Children who kill are not, with very few exceptions, amoral. But their morality is aberrant. "I killed because people like me are mistreated every day," said pudgy, bespectacled Luke Woodham, who murdered three students. "My whole life I felt outcasted, alone." So do a lot of adolescents. The difference is that at least some of the recent school killers felt emotionally or physically abandoned by those who should love them. Andrew Golden, who was 11 when he and Mitchell Johnson, 13, went on their killing spree in Jonesboro, Ark., was raised mainly by his grandparents while his parents worked. Mitchell mourned the loss of his father to divorce.
Unless they have another source of unconditional love, such boys fail to develop, or lose, the neural circuits that control the capacity to feel and to form healthy relationships. That makes them hypersensitive to perceived injustice. A sense of injustice is often accompanied by a feeling of abject powerlessness. An adult can often see his way to restoring a sense of self-worth, says psychiatrist James Gilligan of Harvard Medical School, through success in work or love. A child usually lacks the emotional skills to do that. As one killer told Garbarino's colleague, "I'd rather be wanted for murder than not wanted at all."

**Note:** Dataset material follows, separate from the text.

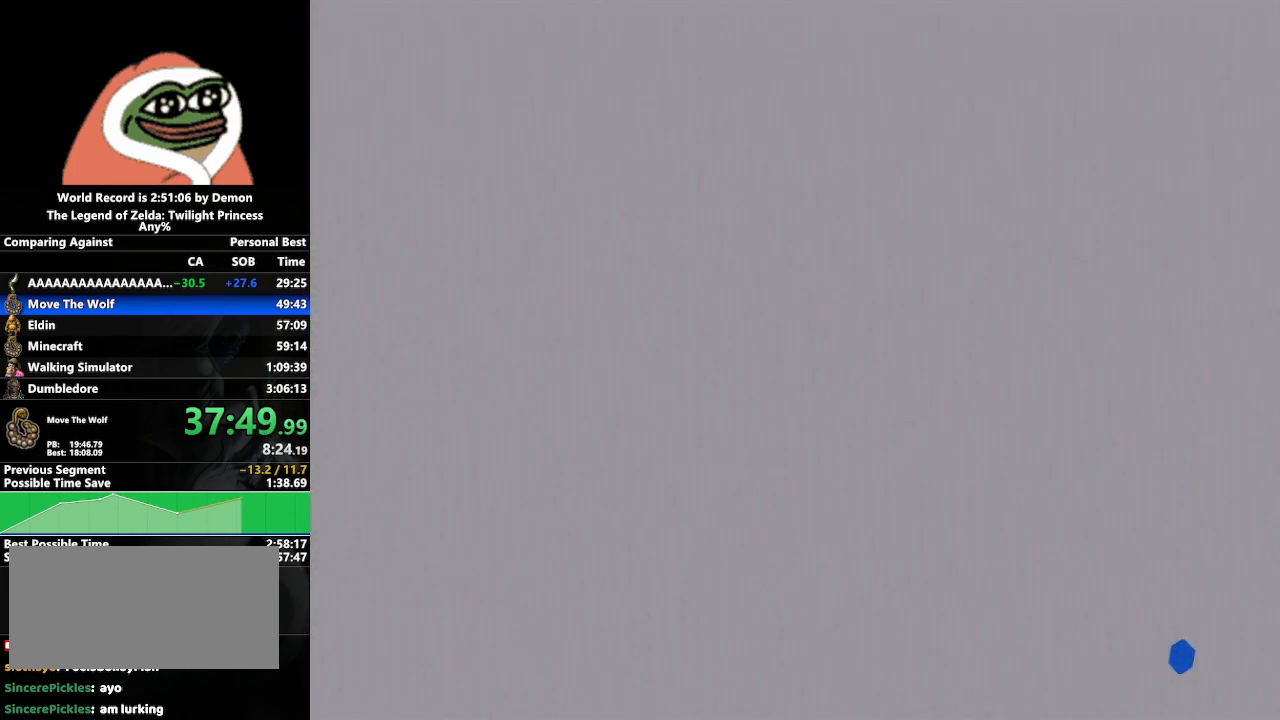
{"buttons": [], "left_stick": "center", "right_stick": "center", "events": [[117, "left_stick", "center"], [283, "left_stick", "down-right"], [467, "left_stick", "center"]]}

THAT THE LITTLETON MASSACRE ended in suicide may not be a coincidence. As Michael Carneal was wrestled to the ground after killing three fellow students in Paducah in 1997, he cried out, "Kill me now!" Kip Kinkel pleaded with the schoolmates who stopped him, "Shoot me!" With suicide "you get immortality," says Michael Flynn of the John Jay College of Criminal Justice. "That is a great feeling of power for an adolescent who has no sense that he matters."
The good news is that understanding the roots of violence offers clues on how to prevent it. The bad news is that ever more children are exposed to the influences that, in the already vulnerable, can produce a bent toward murder. Juvenile homicide is twice as common today as it was in the mid-1980s. It isn't the brains kids are born with that has changed in half a generation; what has changed is the ubiquity of violence, the easy access to guns and the glorification of revenge in real life and in entertainment. To deny the role of these influences is like denying that air pollution triggers childhood asthma. Yes, to develop asthma a child needs a specific, biological vulnerability. But as long as some children have this respiratory vulnerability—and some always will—then allowing pollution to fill our air will make some children wheeze, and cough, and die. And as long as some children have a neurological vulnerability—and some always will—then turning a blind eye to bad parenting, bullying and the gun culture will make other children seethe, and withdraw, and kill.